Миткалевая метель
Шрифт:
Марья-то как раз под его спальней жила, в подвале. Угол ей дали сырой, темный, холодный.
Не спится Гарелину. Долго он ворочался с боку на бок. Все тихо было в дому. Вдруг слышит: что-то внизу, вроде в подвале, постукивает, то ли Машка колет дрова, то ли еще что-то. Постукивает и постукивает. Не стерпел серый барин, накинул халат, пошел вниз, дернул за скобу — у кухарки дверь на крючке.
Он давай колотить каблуком в дверной стояк.
— Кто тут? — не сразу спросила Маша и стучать перестала.
— Отопри-ка, — сердито велит Федька.
— Я уж спать
— А чего ты ботаешь? Дрова колешь, что ли? — ворчит хозяин за дверью.
Маша и говорит:
— Белье ваше выстирала да вот зубрилом отминаю.
— Отворяй, ну-тка, погляжу, что там у тебя за зубрило.
Впустила Маша хозяина. Смотрит он — и вправду как будто белье катала. Словно бы и верит ей, а может, и не вериг. Глядит на нее и замечает: из-под рукава у Маши бумажка торчит, трубочкой свернута.
— Это что у тебя? — да было за грамоткой и потянулся. Маша так и прянула от него. Обомлела, бела, как холст, но тут же спохватилась:
— Ой, нет, не покажу, это мне ухажер письмо прислал.
— Дай сюда, погляжу, что ухажер пишет, — Федька требует.
— Стыжусь я и показывать-то, одни глупости…
Изорвала бумажку и в печку бросила. Ушел хозяин.
Маша послушала, послушала, — уснул, видать. Лазею из подпола открыла, выходят трое молодцов, по свертку листовок за пазухой у каждого. Тихо этак вышли они на уличку, перелезли через забор — и поминай как звали.
Утром кучер, дедушка Харлампий, стал орловского рысака в пролетку закладывать, да что-то не потрафил на хозяина, тот и взъелся, норовит старику кнутовищем в нос ткнуть. Старик запрягает молча, слова против не молвит.
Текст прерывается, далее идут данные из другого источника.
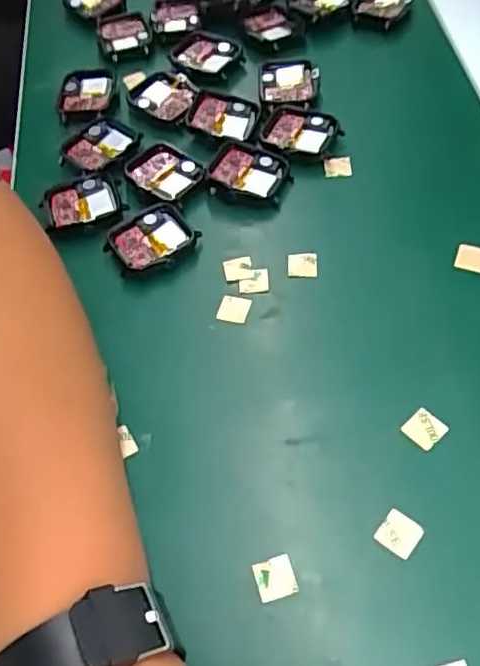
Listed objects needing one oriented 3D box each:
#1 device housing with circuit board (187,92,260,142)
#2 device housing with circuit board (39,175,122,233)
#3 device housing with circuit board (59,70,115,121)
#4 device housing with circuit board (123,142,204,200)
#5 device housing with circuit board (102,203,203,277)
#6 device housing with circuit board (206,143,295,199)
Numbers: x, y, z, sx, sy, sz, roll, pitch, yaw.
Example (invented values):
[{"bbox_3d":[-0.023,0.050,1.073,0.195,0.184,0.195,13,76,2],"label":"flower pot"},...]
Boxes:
[{"bbox_3d":[-0.009,-0.137,0.400,0.044,0.012,0.034,20,61,16],"label":"device housing with circuit board"},{"bbox_3d":[-0.093,-0.076,0.369,0.043,0.006,0.036,-11,57,-2],"label":"device housing with circuit board"},{"bbox_3d":[-0.103,-0.160,0.424,0.037,0.009,0.041,-1,57,4],"label":"device housing with circuit board"},{"bbox_3d":[-0.045,-0.095,0.376,0.043,0.007,0.033,37,68,25],"label":"device housing with circuit board"},{"bbox_3d":[-0.049,-0.050,0.352,0.044,0.011,0.039,-30,60,-14],"label":"device housing with circuit board"},{"bbox_3d":[0.006,-0.093,0.371,0.043,0.014,0.035,22,62,18],"label":"device housing with circuit board"}]

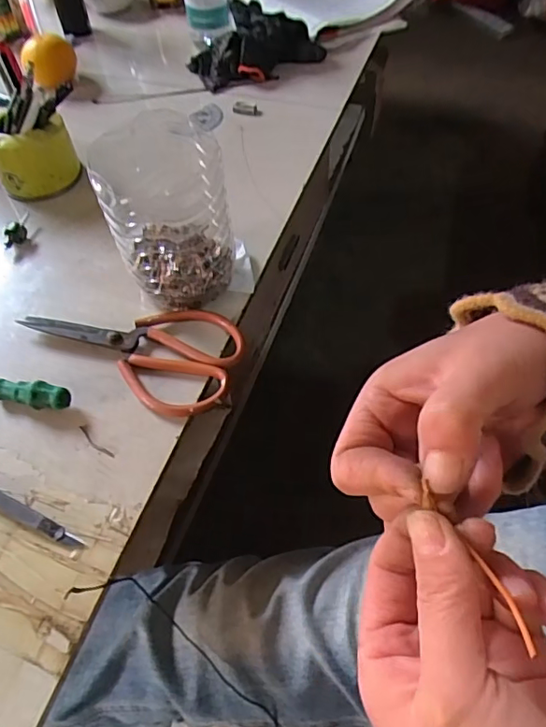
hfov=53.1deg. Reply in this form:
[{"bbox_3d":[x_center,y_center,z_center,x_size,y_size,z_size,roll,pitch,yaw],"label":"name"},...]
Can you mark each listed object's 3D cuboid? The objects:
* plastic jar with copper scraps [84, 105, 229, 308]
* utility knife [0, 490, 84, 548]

— Ишь, лежебока! Всё спину на солнце греешь. За что я тебя хлебом кормлю? Чекушки задней нет, а ты и не чешешься. Колесо потеряешь и не заметишь.
Всю дорогу, до самой фабрики, пилил.
В этот день хозяин ни колористов, ни мастеров не принимал. Люди видали, каким он поутру в контору промчался, старались на глаза не попадаться. Мимо красильной проходил, заметил: чан пустой в углу стоит, только что опростали его. Зовет старого мастера Данилыча:
— Эй ты, купоросная душа! Посудина гниет, уторы опревают, а ты и не видишь? Хлеб хозяйский ешь, а вот ума не хватило опрокинуть обрез да уторы посушить?
Данилыч и без того за свое дело душой болел, обтер он пестрым фартуком морщинистое лицо, только было заикнулся, мол, обрез под бреславский крап приготовился, а распорядитель норовит ему рот варежкой заткнуть.
— Не разговаривать! Я на императорской выставке второе место взял! Мы и золотую ровницу прядывали, за то и славу во всех торговых конторах испокон имеем! А ты кто есть передо мной?
Смолчал Данилыч. Да как и не смолчать: не так слово молвишь — за ворота вылетишь.
Да, жизнь такая у народа была, что хуже и придумать нельзя. Все против рабочего человека ополчились: царь с плеткой, хозяин с палкой, городовой с «селедкой». Куда ни повернись — ты кругом виноват, везде тебя бьют.
Зимой в том памятном девятьсот пятом году царь обагрил белый питерский снег кровью рабочей. А по весне наши ткачи собрались — не хороводы водить
Вот раз утром собрались все на фабрику, сидят во дворе, разговаривают.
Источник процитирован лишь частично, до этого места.